Stored entries
----------

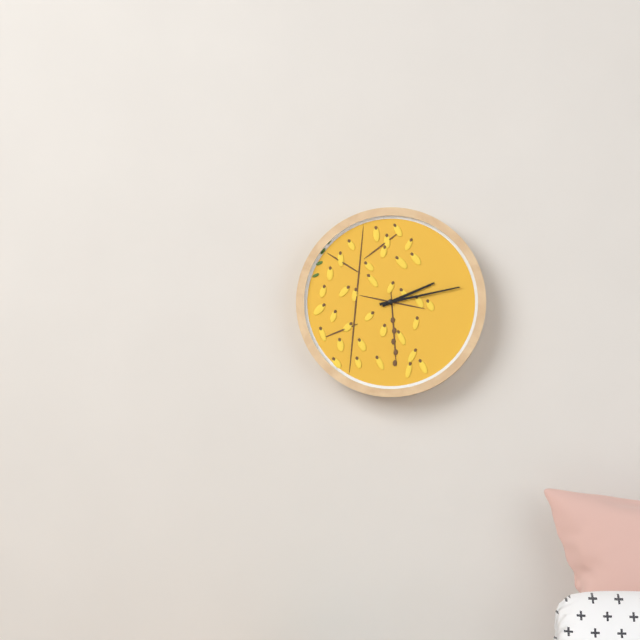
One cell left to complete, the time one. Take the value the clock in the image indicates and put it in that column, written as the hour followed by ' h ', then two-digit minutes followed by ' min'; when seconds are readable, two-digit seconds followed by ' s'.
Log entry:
2 h 13 min
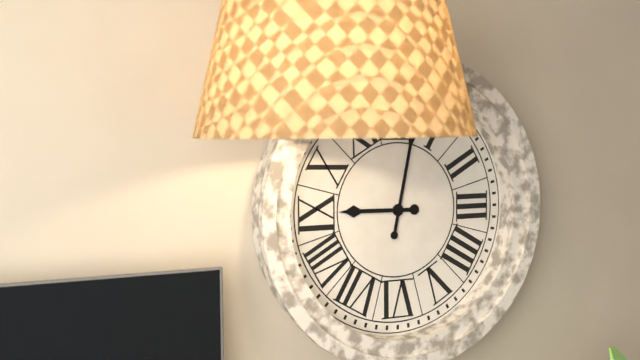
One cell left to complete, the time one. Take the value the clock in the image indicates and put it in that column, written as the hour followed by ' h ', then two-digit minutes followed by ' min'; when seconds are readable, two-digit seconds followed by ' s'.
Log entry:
9 h 02 min
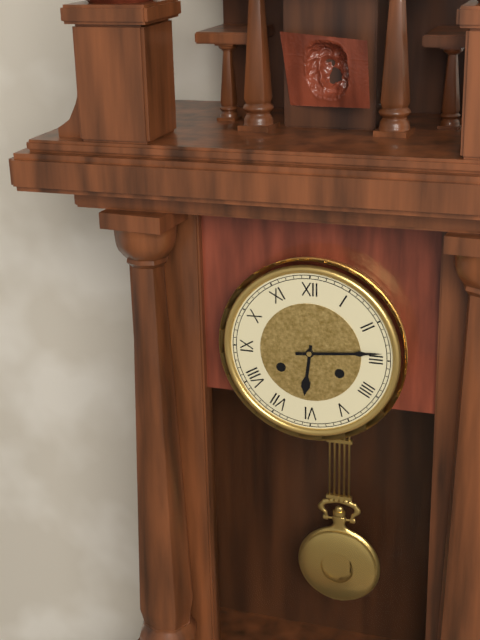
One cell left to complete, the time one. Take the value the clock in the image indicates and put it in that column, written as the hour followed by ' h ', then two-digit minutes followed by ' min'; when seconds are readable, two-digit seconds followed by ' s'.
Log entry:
6 h 14 min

----------

Prompt:
Rewrite the listing above with every "Log entry" changed to "Recorded time" and nothing else altered. Leave the pictures out.

Task answer:
One cell left to complete, the time one. Take the value the clock in the image indicates and put it in that column, written as the hour followed by ' h ', then two-digit minutes followed by ' min'; when seconds are readable, two-digit seconds followed by ' s'.
Recorded time:
2 h 13 min
One cell left to complete, the time one. Take the value the clock in the image indicates and put it in that column, written as the hour followed by ' h ', then two-digit minutes followed by ' min'; when seconds are readable, two-digit seconds followed by ' s'.
Recorded time:
9 h 02 min
One cell left to complete, the time one. Take the value the clock in the image indicates and put it in that column, written as the hour followed by ' h ', then two-digit minutes followed by ' min'; when seconds are readable, two-digit seconds followed by ' s'.
Recorded time:
6 h 14 min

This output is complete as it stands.